Mereka berdua awalnya terlihat canggung. Apa lagi jika mengingat Hening yang refleks memeluk Raga beberapa saat lalu.
"Aku nggak nyangka Mama akhirnya menyerah juga jodohin aku sama Pak Bambang," ujar Hening seraya mengulas senyum lega, lalu menyendok kembali soto miliknya.
Raga tersenyum tipis. "Syukurlah, sekarang kamu bisa lebih santai kan," timpal Raga sambil mengaduk es teh.
Hening mengangguk pelan sembari berusaha menelan makanannya. Sesampainya di sini tadi, Raga sudah menceritakan semuanya, terutama poin mencengangkan soal supir yang ternyata kaki tangan Prayan. Memang benar kalimat keren ini; akan ada pelangi yang muncul setelah hujan yang deras. Memang, kita tidak tahu sampai kapan hujan itu akan terus berlanjut, bahkan belum tentu juga pelangi akan muncul setelahnya. Tapi, jika pun pelangi tidak akan menampakkan diri, setidaknya kelak hujan pasti akan berhenti.
Sayani tampak sedang menenangkan diri tadi, dan kini terlihat menyerahkan semuanya kembali kepada sang putri. Bisa dikatakan, Hening dapat bernapas lega sekarang.
"Kakek akan menghubungi ibumu nanti untuk menjelaskan semuanya, beliau akan membantu kita," ujar Raga seraya bersandar pada kursi. Ia sudah menghabiskan semangkuk kecil soto miliknya.
Hening menatap sang pria yang duduk di hadapannya, kuasanya mengaduk pelan isi mangkuk soto yang tinggal sedikit. "Membantu hal apa?"
Raga tidak menjawab, dia memilih meneguk es teh miliknya lalu mengeluarkan gawai untuk mengecek sesuatu. "Kita kembali ke Jakarta malam ini, nanti pulang dari sini kamu langsung beres-beresin barangmu."

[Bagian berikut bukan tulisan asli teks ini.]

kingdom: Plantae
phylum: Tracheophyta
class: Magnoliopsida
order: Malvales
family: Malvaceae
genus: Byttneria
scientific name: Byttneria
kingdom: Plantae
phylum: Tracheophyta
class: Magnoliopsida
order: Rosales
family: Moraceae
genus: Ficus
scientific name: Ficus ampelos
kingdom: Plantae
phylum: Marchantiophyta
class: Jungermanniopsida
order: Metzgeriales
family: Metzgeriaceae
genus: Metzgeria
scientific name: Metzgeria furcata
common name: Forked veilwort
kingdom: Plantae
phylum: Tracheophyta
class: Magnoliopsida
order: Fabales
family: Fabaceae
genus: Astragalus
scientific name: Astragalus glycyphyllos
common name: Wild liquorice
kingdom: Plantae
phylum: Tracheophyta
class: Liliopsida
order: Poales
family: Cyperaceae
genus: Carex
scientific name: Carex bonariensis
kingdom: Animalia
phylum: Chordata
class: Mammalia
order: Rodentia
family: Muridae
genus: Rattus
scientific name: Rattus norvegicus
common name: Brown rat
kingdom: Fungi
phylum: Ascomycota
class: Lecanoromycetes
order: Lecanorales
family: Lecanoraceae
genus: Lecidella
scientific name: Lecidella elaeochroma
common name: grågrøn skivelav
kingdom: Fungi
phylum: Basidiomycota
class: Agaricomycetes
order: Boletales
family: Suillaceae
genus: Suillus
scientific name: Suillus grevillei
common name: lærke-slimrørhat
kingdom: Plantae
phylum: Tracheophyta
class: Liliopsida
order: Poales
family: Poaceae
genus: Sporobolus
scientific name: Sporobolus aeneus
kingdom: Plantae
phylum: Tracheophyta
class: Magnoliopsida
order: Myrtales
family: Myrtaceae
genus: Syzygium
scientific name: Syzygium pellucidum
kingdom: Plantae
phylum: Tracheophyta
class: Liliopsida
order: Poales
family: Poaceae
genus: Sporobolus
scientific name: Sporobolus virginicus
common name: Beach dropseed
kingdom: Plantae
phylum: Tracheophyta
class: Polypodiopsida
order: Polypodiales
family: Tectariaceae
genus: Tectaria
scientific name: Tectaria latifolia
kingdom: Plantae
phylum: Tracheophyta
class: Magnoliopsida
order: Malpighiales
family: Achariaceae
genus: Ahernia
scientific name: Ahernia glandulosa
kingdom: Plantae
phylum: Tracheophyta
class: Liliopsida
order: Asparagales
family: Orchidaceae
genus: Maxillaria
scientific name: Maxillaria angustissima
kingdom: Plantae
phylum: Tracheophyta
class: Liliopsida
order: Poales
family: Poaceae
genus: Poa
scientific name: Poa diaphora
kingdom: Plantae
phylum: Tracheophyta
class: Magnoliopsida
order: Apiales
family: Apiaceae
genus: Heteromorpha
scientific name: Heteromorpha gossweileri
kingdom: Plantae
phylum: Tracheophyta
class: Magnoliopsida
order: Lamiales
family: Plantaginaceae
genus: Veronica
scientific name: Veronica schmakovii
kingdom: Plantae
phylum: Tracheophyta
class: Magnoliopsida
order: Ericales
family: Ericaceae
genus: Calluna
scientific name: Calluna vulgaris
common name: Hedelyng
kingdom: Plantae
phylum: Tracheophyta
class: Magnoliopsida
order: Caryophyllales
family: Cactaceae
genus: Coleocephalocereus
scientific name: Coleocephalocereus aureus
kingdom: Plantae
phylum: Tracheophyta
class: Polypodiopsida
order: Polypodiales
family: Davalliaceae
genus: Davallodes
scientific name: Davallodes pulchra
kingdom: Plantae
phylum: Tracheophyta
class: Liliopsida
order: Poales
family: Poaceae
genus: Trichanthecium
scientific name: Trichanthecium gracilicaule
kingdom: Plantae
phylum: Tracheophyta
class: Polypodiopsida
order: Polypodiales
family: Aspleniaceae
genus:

"Eh? Belum tentu Mama ngasih izin, Mas pulang duluan aja, aku bisa menyusul lagi pula ...." Hening menggantungkan kalimatnya, teringat soal status hubungan mereka. Kalau sudah seperti ini, berarti dia dan Raga itu apa? Teman? Mantan Pacar Pura-pura? Belum ada kejelasan.
"Saya sudah pesan tiket untuk dua orang. Kalau pun ibumu tidak mengizinkan ya saya tetap akan bawa kamu ke Jakarta," jawab Raga enteng sambil mengedikkan bahu dan memasukkan gawainya kembali ke dalam jaket.
Gadis itu mengerjap, kedutan pada bibirnya berusaha ia tahan sekuat mungkin agar tidak meloloskan seulas senyum.
"Enzi sudah rindu katanya, menanyakan kamu terus," ujar Raga menambahkan.
Curang. Bawa-bawa nama Enzi, dengus Hening.
"Selain itu, besok kita ke makam ibu dan ayahku. Kamu belum pernah saya ajak ke sana kan? Sekarang, kita mampir ke makam ayahmu dulu, saya ingin bertemu beliau."
Sebentar, apa nih maksudnya? tanya Hening dalam hati.